163、吉田の戦い
永禄五年(1562年) 一月下旬 三河国 吉田城近く 伊勢軍本陣 伊勢虎福丸
「今川本陣、吉田城の方角に逃げております。井伊軍もです」
「逃げる気か」
二郎左衛門が呟く。いや、体勢を立て直す気だろう。今川はまだ兵力を温存している。
「大久保軍を出します。菅沼軍もです」
「良い。左様せい」
俺が言うと二郎左衛門の顔が強張った。気を張るな。リラックスが大事だぞ。
大久保軍、菅沼軍に伝令が送られる。追撃だ。ただ北条軍がそろそろ動くだろう。北条軍には長沢松平、野依玄蕃、榊原の軍が抑えに回っている。北条軍はじっとしている。不気味だ。
「二郎左衛門、今川本陣を突く。小平太を呼ぶのだ」
榊原小平太、榊原の次男坊だ。後方の遊軍にいるが、前線に出たがっていた。千、預ける。ここに夏目次郎左衛門を付ける。根性のある武将だ。二人で本陣を側面攻撃する。
「御意」
北条は動かない。今だ。今川さえ崩してしまえばいい。北条は逃げるだろう。
地鳴りがする。榊原の遊撃隊が出ていったようだ。
「北条の様子は?」
「静まり返っておりまする」
北条は機会を逸した。これで勝てる。
「頼むぞ。小平太」
俺は呟くように言うと、また床几に座った。
永禄五年(1562年) 一月下旬 三河国 吉田城近く 伊勢軍別動隊 堤千代丸
本陣に入る。今川の連中が驚いていた。本陣が割れる。井伊の旗印が遠くに見えた。そそくさと逃げ出している。逃げ足の早い奴らだ。
「行け――――ッ」
小平太殿が声を張り上げる。槍部隊が進んでいく。騎馬部隊もだ。今川軍は騎馬武者たちも逃げている。
「今川氏真、恐るるに足らず!」
槍を上げる。喚声が上がった。志気が高い。今川軍は押される。こちらは武田との戦いで鍛え上げられている。
「北条が動いたが、もう遅いわ」
小平太殿が笑う。北条の大軍が動く。若のいる本陣が狙いだろう。だが遅い。もう今川本陣が崩れる。
「よーし、鉄砲隊、一斉に撃て――――――――ッ」
轟音が響いた。本陣の幕が見えた。馬腹を蹴る。もう終わりだ。俺たちは勝ったんだ。
永禄五年(1562年) 一月下旬 三河国 吉田城近く 伊勢軍本陣 伊勢虎福丸
「ふ、ハハハハハッ」
笑いがこみ上げてくる。今川本陣を榊原小平太が突いた。今川軍は氏真を守って退却した。

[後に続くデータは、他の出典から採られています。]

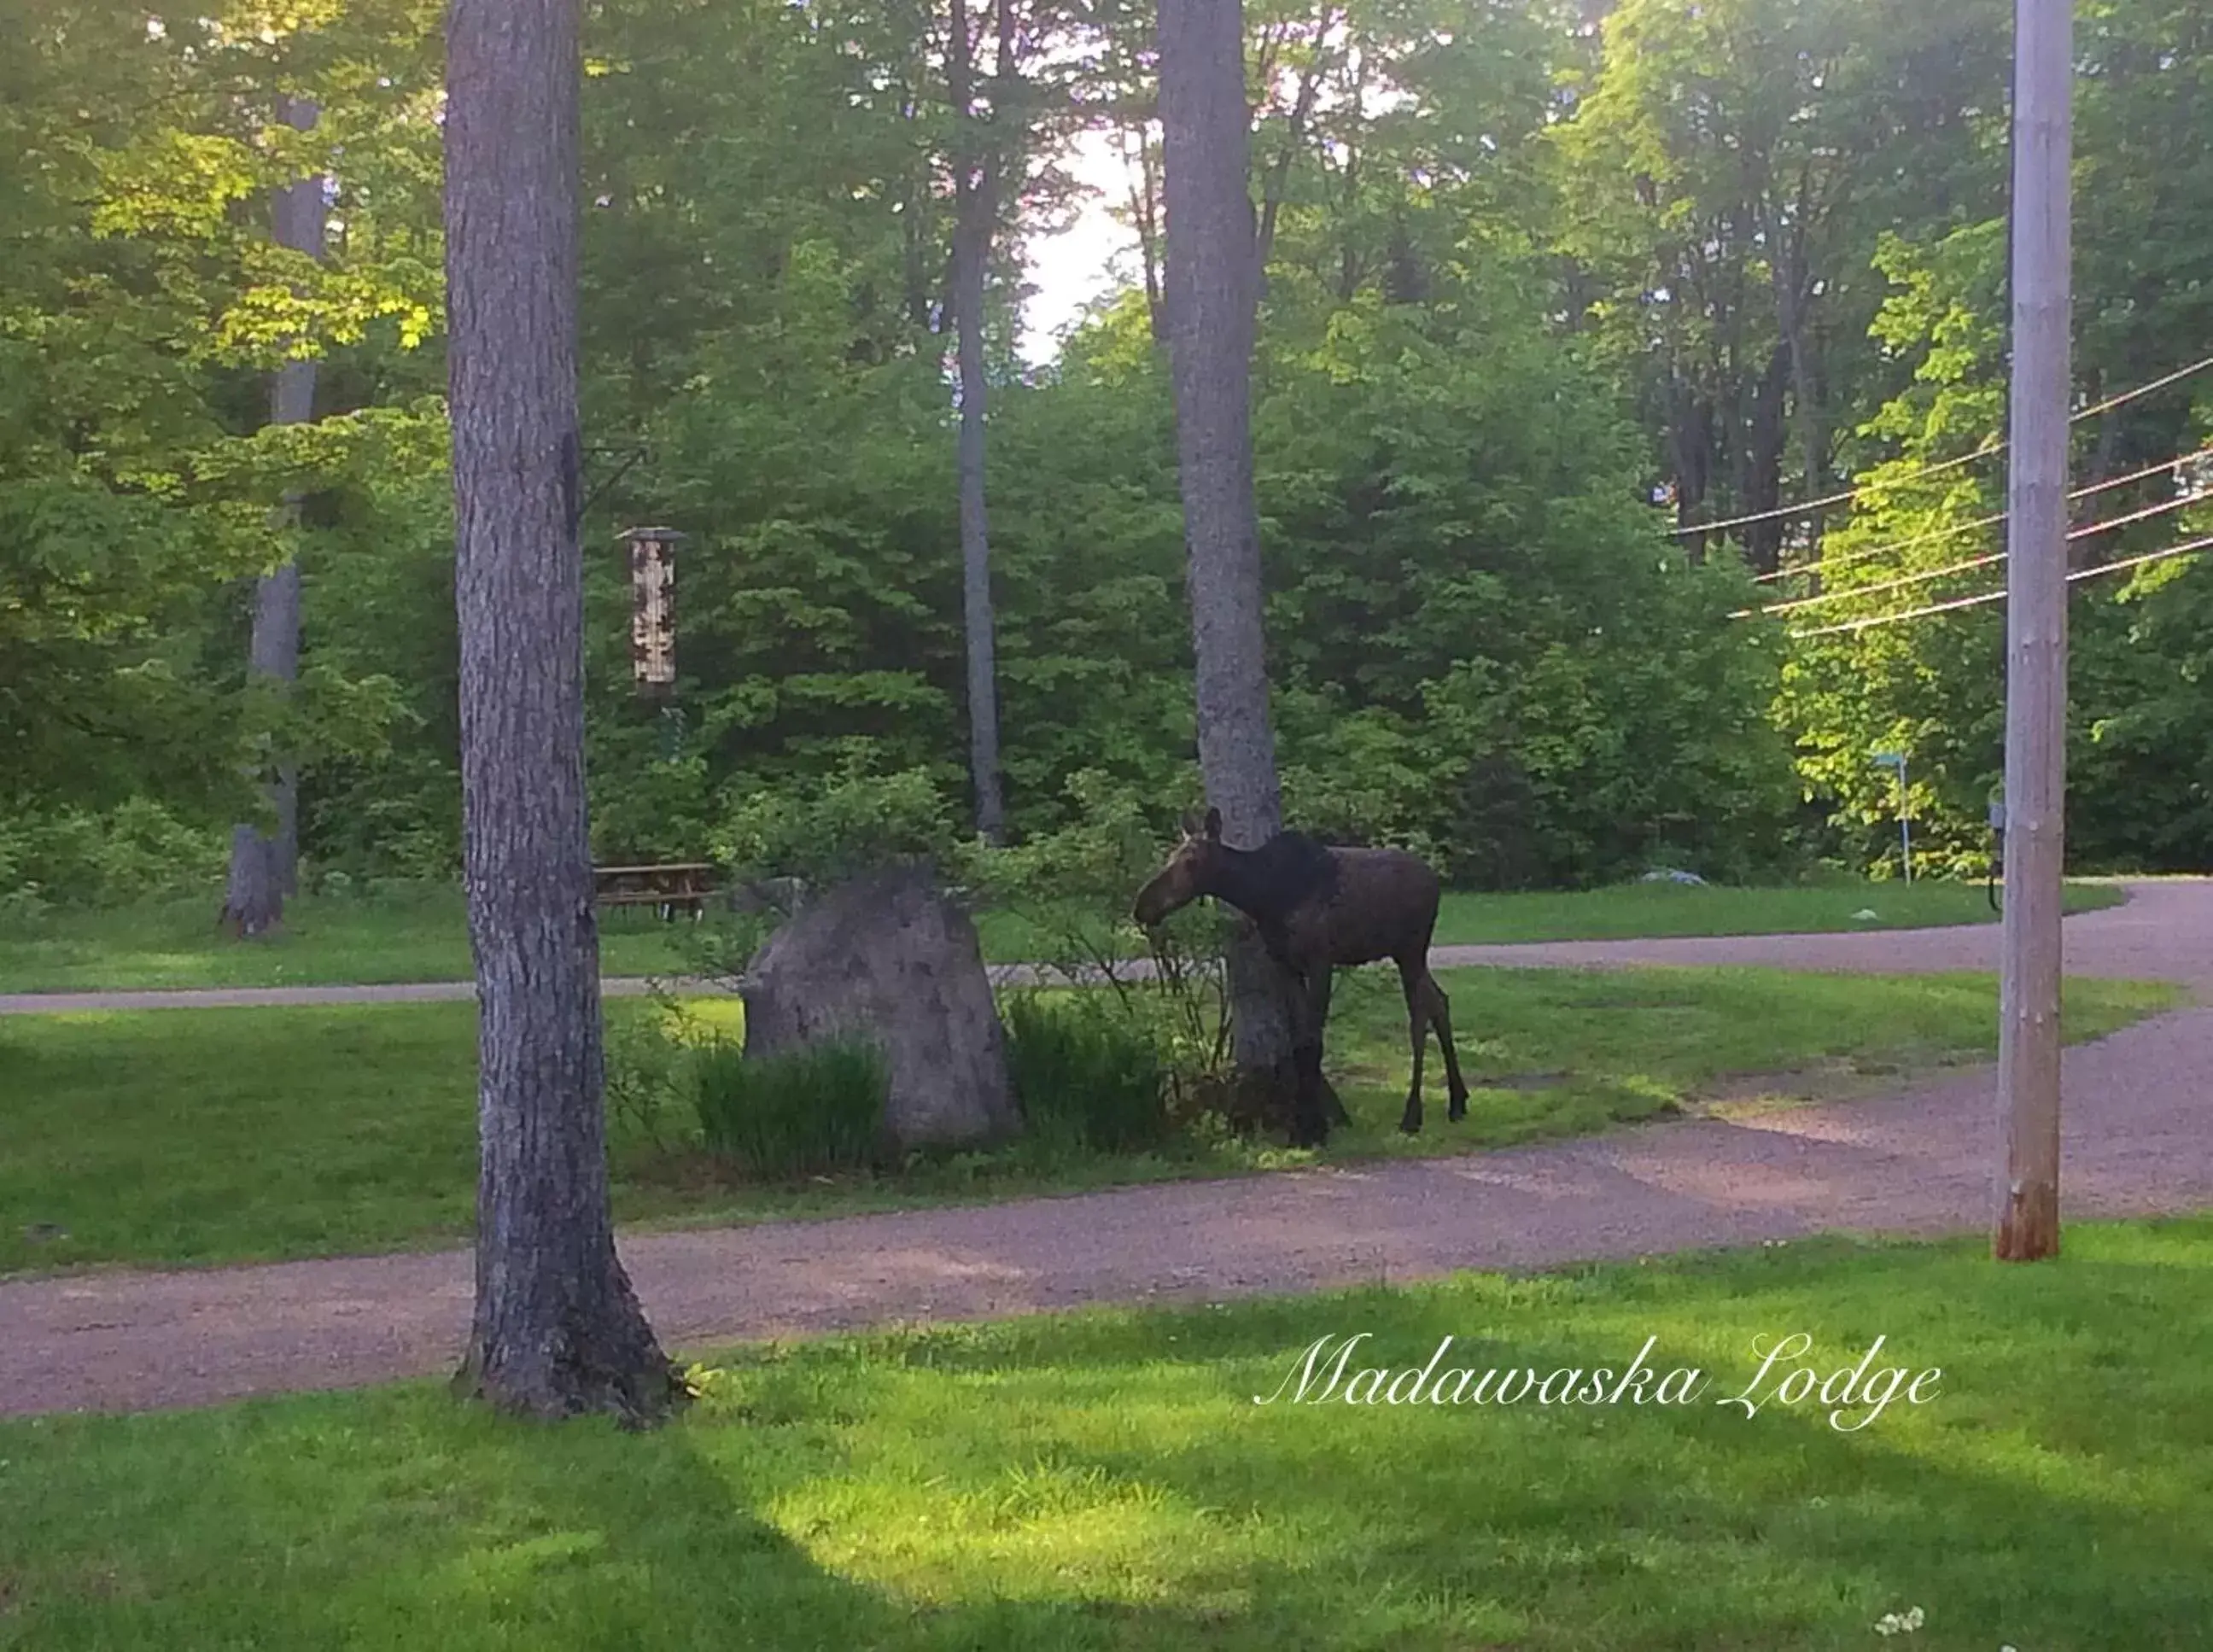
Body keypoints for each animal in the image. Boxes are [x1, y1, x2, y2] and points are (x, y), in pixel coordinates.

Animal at [1142, 804, 1469, 1141]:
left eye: (1191, 861)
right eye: (1170, 856)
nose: (1142, 905)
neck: (1262, 895)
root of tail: (1436, 884)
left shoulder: (1320, 960)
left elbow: (1313, 1042)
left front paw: (1315, 1127)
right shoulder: (1286, 964)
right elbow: (1299, 1042)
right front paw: (1304, 1123)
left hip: (1411, 951)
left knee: (1419, 1018)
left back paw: (1412, 1115)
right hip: (1409, 955)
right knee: (1439, 1001)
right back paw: (1457, 1101)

それを見た北条軍も兵を引っこめた。そしてゆっくりと退いている。追撃はしない。長谷川、庵原、浅井、岡部、朝比奈といった今川軍も撤退する。武田軍も慌てて逃げていく。また西尾辺りに逃げるのだろう。
「お味方、大勝利にございまする」
二郎左衛門がにっこりと笑った。俺も笑いが止まらん。これで吉田城も手に入るだろう。重要な拠点を手に入れた。松平は強くなった。そう実感する。武田、今川、北条の大軍を追い払ったのだ。あとは家を建て直し、内政に力を注ぐ。儲けた銭を京の伊勢家に送る。しばらく三河は静かになるだろう。温かくなるまで商いに力を入れる。商人の数を増やそう。特産品の販売にも力を入れる。
「二郎左衛門、吉田城へ行くのだ」
「はっ」
二郎左衛門が吉田城への進軍を命じた。俺は笑いながら輿に乗り込む。気分がいい。勝ち戦は心地よいな。